About this exercise.
Transcribe every line of the records below character for character, leaving out the pictures.

--- Task data Enclosed Below ---

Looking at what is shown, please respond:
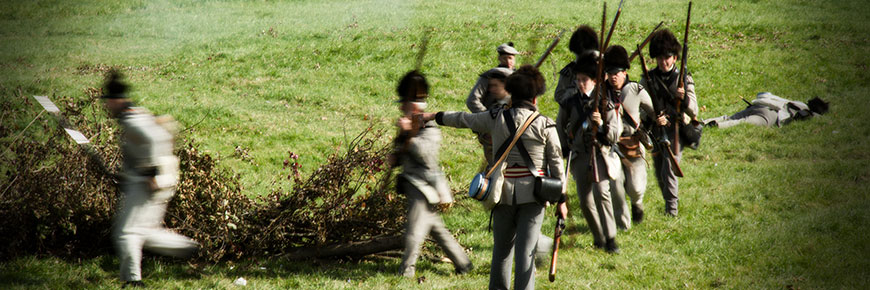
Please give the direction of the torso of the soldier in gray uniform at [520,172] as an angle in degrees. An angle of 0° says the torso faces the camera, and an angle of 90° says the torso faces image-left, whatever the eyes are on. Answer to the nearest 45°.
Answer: approximately 180°

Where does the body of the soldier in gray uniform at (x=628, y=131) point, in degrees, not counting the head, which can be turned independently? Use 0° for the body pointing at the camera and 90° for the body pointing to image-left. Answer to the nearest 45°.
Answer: approximately 45°

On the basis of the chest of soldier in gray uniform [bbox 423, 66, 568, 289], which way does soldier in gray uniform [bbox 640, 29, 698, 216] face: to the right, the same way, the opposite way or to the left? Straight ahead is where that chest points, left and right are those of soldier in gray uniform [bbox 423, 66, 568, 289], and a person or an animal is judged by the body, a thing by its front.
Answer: the opposite way

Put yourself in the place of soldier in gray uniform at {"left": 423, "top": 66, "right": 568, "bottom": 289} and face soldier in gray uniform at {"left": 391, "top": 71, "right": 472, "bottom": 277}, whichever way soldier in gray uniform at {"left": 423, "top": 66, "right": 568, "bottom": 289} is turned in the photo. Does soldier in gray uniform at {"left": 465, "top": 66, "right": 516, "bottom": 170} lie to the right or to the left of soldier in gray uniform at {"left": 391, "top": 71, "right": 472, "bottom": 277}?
right

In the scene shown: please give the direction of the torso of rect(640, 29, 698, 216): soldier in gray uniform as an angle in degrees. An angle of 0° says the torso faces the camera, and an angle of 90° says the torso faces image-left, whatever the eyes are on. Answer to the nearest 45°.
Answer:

--- End of Enclosed Task data ---

Solution for this task.
Looking at what is shown, please respond:
Please give the direction of the torso of the soldier in gray uniform at [520,172] as an angle in degrees. An angle of 0° says the torso faces the camera, and an angle of 90° says the torso faces image-left, whatever the eyes are on. Answer to the nearest 45°.
Answer: approximately 180°

Where does the body of the soldier in gray uniform at (x=628, y=131) point, in degrees, not counting the head, which can be turned independently? Use 0° for the body pointing at the camera and 90° for the body pointing to image-left. Answer to the nearest 45°.
Answer: approximately 45°

On the basis of the chest of soldier in gray uniform [bbox 423, 66, 568, 289], which way does soldier in gray uniform [bbox 640, 29, 698, 216] face: to the right, the same way, the opposite way or to the left? Straight ahead is where that chest points, left and right are those of soldier in gray uniform [bbox 423, 66, 568, 289], and a person or an animal is judged by the body, a thing by its front.
Answer: the opposite way

Put yourself in the place of soldier in gray uniform at {"left": 423, "top": 66, "right": 568, "bottom": 289} and face soldier in gray uniform at {"left": 391, "top": 71, "right": 472, "bottom": 277}, whichever way soldier in gray uniform at {"left": 423, "top": 66, "right": 568, "bottom": 289} is turned in the photo. Does soldier in gray uniform at {"left": 465, "top": 66, "right": 516, "bottom": 170} lie to the right or to the left of soldier in gray uniform at {"left": 391, "top": 71, "right": 472, "bottom": 277}?
right

In the scene shown: please give the direction of the torso of rect(640, 29, 698, 216): soldier in gray uniform as an angle in degrees. An angle of 0° says the torso faces the camera, and an angle of 90° says the torso faces image-left, whatever the eyes are on. Answer to the nearest 45°.
Answer:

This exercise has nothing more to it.